The problem
Only certain lines below are wanted: those starting at the line containing "was not available." and ending at the line containing "HMDA-related Loans", both included, each retyped exactly.

══════

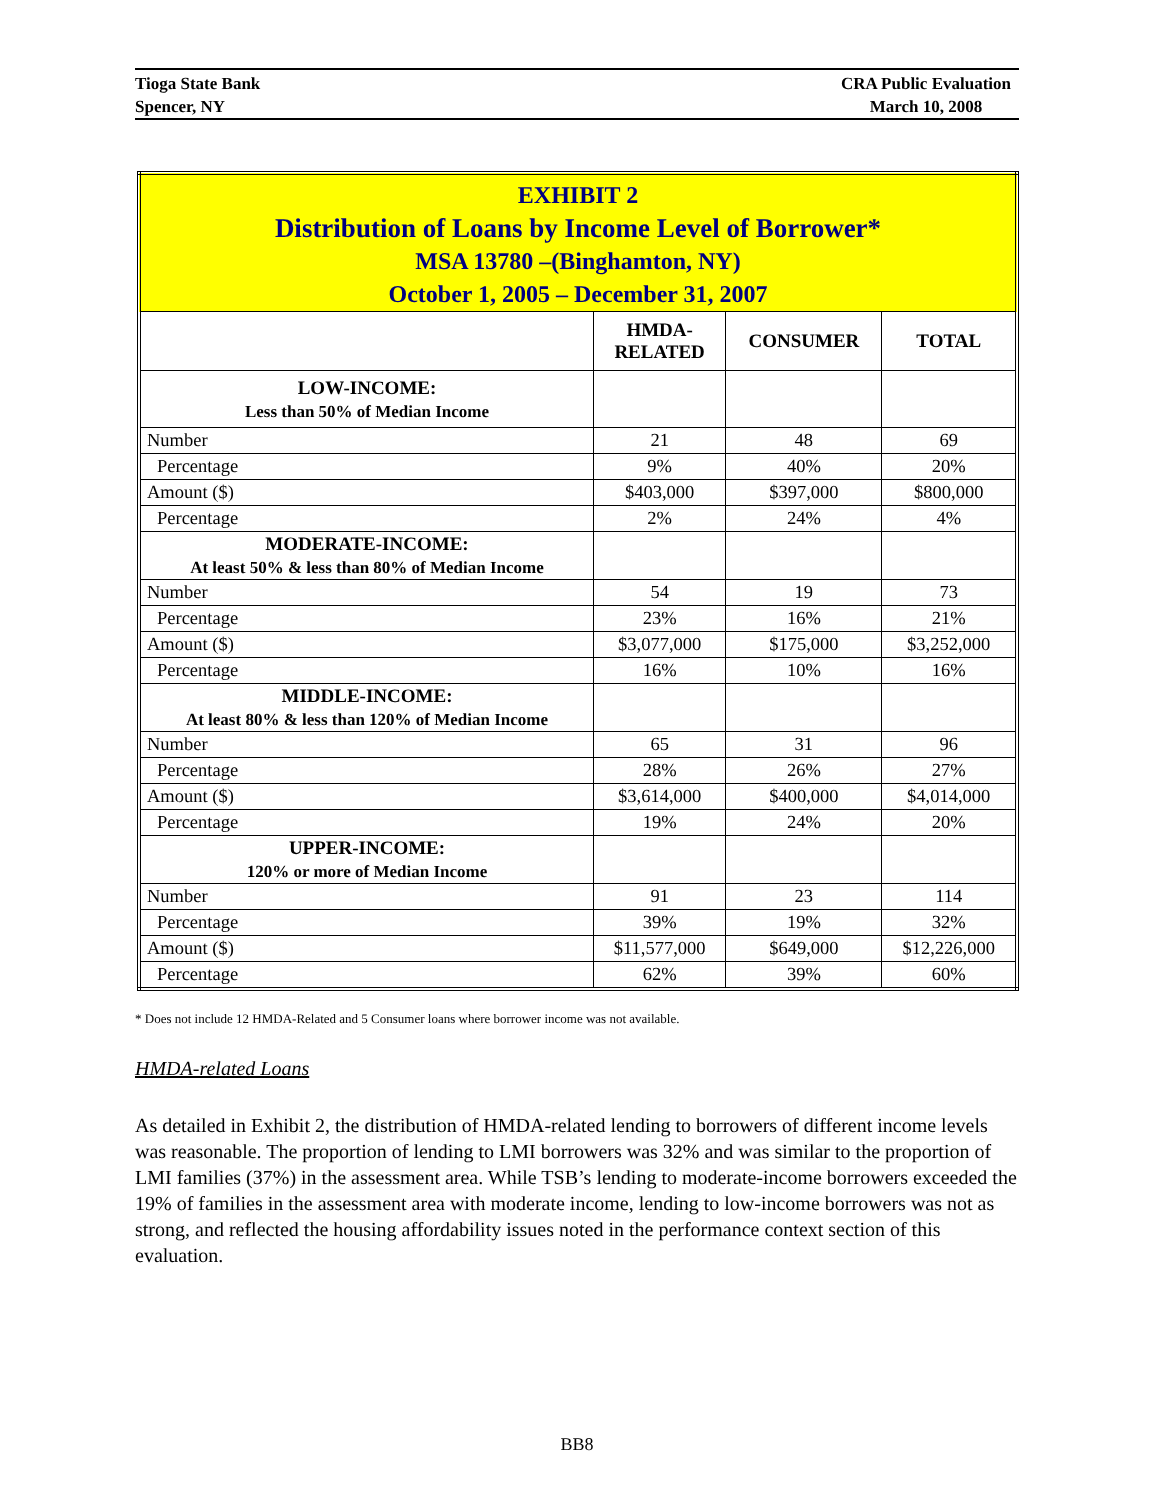Tioga State Bank
Spencer, NY
CRA Public Evaluation
March 10, 2008
| EXHIBIT 2 Distribution of Loans by Income Level of Borrower* MSA 13780 –(Binghamton, NY) October 1, 2005 – December 31, 2007 | | | |
| | HMDA- RELATED | CONSUMER | TOTAL |
| LOW-INCOME: Less than 50% of Median Income | | | |
| Number | 21 | 48 | 69 |
| Percentage | 9% | 40% | 20% |
| Amount ($) | $403,000 | $397,000 | $800,000 |
| Percentage | 2% | 24% | 4% |
| MODERATE-INCOME: At least 50% & less than 80% of Median Income | | | |
| Number | 54 | 19 | 73 |
| Percentage | 23% | 16% | 21% |
| Amount ($) | $3,077,000 | $175,000 | $3,252,000 |
| Percentage | 16% | 10% | 16% |
| MIDDLE-INCOME: At least 80% & less than 120% of Median Income | | | |
| Number | 65 | 31 | 96 |
| Percentage | 28% | 26% | 27% |
| Amount ($) | $3,614,000 | $400,000 | $4,014,000 |
| Percentage | 19% | 24% | 20% |
| UPPER-INCOME: 120% or more of Median Income | | | |
| Number | 91 | 23 | 114 |
| Percentage | 39% | 19% | 32% |
| Amount ($) | $11,577,000 | $649,000 | $12,226,000 |
| Percentage | 62% | 39% | 60% |
* Does not include 12 HMDA-Related and 5 Consumer loans where borrower income was not available.
HMDA-related Loans
As detailed in Exhibit 2, the distribution of HMDA-related lending to borrowers of different income levels was reasonable. The proportion of lending to LMI borrowers was 32% and was similar to the proportion of LMI families (37%) in the assessment area. While TSB’s lending to moderate-income borrowers exceeded the 19% of families in the assessment area with moderate income, lending to low-income borrowers was not as strong, and reflected the housing affordability issues noted in the performance context section of this evaluation.
BB8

══════

Answer space
* Does not include 12 HMDA-Related and 5 Consumer loans where borrower income was not available.
HMDA-related Loans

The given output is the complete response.